Stenar som långsamt vandrat baklänges upp ur vågorna. / Rocks that has slowly walked backwards out of the waves.
(Långsam musik, ur Klanger och spår)
fantastisk att känna hur min dikt växer / Amazing to feel how my poem is growing
medan jag själv krymper / while I myself is growing small
den växer, den tar min plats / it grows, it takes my place
den tränger undan mig / it pushes me away
den kastar mig ur boet / it throws me out of the nest
dikten är färdig / the poem is ready.
(Morgonfåglar, ur Klanger och spår)
The other night we were hosting some friends, and as the night was winding down, and the rain had finally passed, we went up on the roof top to smoke cigarettes and enjoy the breeze. My Belarusian friend Dima was in charge of the speaker. He played a song from his country, Alexandria, and I asked him the meaning of the song. He translated one phrase: “he was walking down the road when he saw three pine trees, and then behind them, Alexandria”. This was all I knew. Yet, as I was laying there, so close to sleep and so far from myself, the song was completely clear to me. Singing is a language that goes beyond language and resonates with the body more directly, without the strain of narrative. Nietzsche described in the Birth of Tragedy the most powerful moment in theatre, when during the roman theatre, the narrator separated from the choir and sang the solo. According to Nietzsche, the existence of a narrator made the audience, dedicated to the faith of the narrator and not their own, able to follow to the mad peaks of emotion that the choir kept chiming out. There is something in language that maintain an otherwise unruly and much more emotional realm of life (the Dionysian , in the language of Nietzsche). And so, in the end is it the meaning of the words, or is it how they are communicated? In Mutal Aid, another playful philosophical work, Russian anarchist Peter Kropotkin observes, describing the wildlife around a Siberian lake, how different species play and work together, protect each other from harm. In a beautiful part he describes how different breeds of birds sings together, calling out from their posts around the lake.

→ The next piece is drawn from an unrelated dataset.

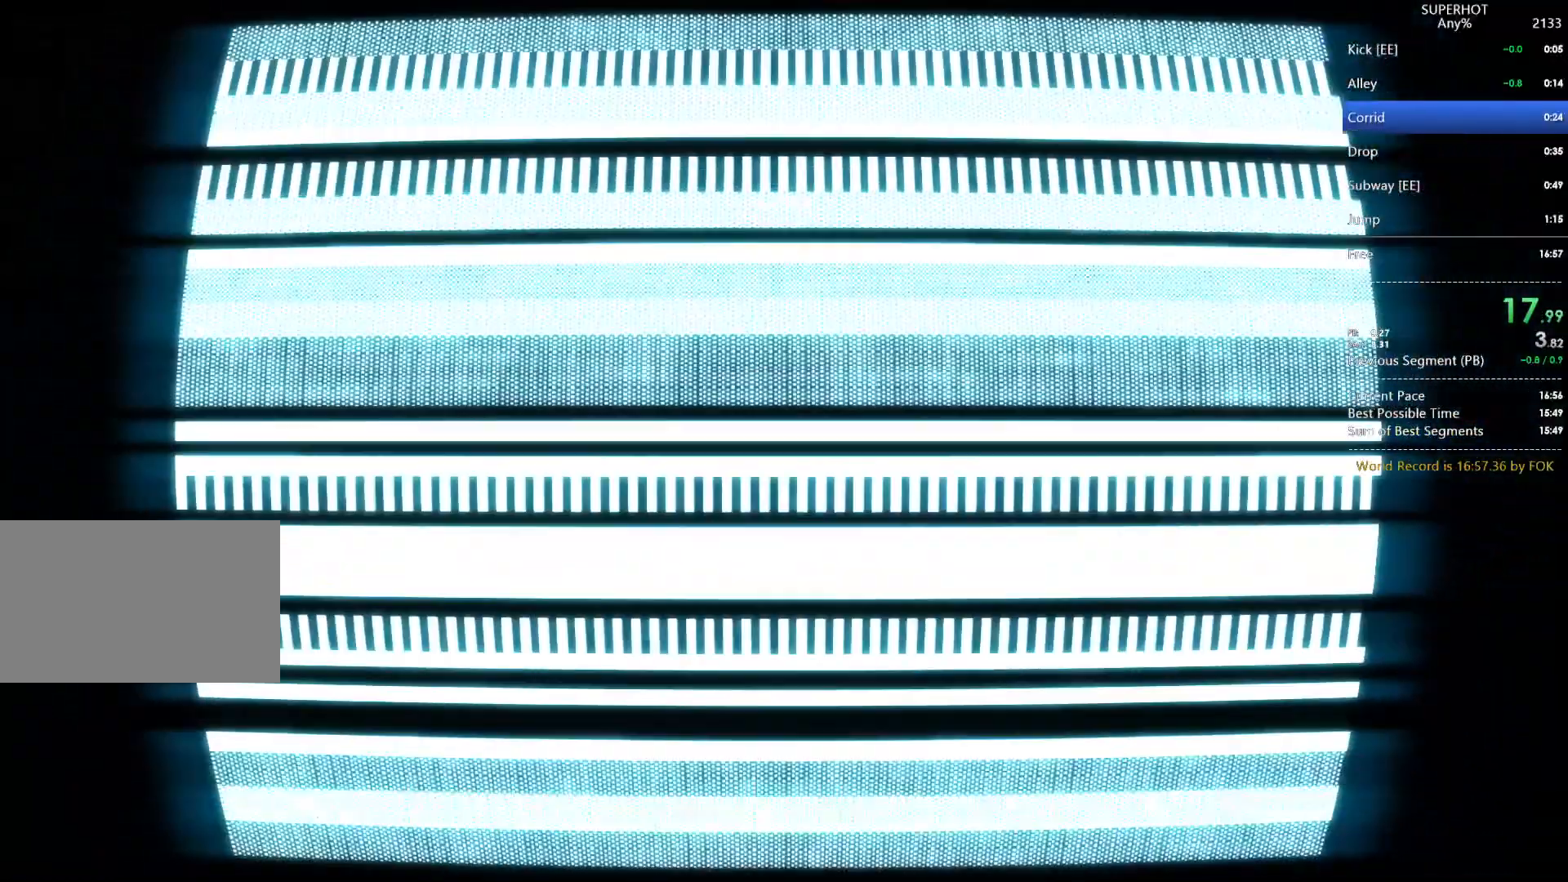
{"keys": ["w"], "mouse": [], "events": []}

The translation of language, the moving between one and the other, the activity of circle the source of meaning and understanding, a kind of reaching into the dark, is best painted I believe, in this image by Kropotkin, of different species calling across calm dark surface of a lake.
Annie Dillard, who in the 1970’s lived in the Appalachian Mountains on a similar trip as Kropotkin’s, writing her killer memoir Pilgrim at Tinker Creek, observes something similar, asking the question which is really there from the beginning:
Today I watched and heard a wren, a sparrow, and the mockingbird singing. My brain started to trill why why why, what is the meaning meaning meaning? It’s not that they know something we don’t; we know much more than they do, and surely they don’t even know why they sing. No; we have been as usual asking the wrong question. It does not matter a hoot what the mockingbird in the chimney is singing. If the mockingbird were chirping to give us the long-sought formulae for a unified field theory, the point would be only slightly less irrelevant. The real and proper question is: Why is it beautiful?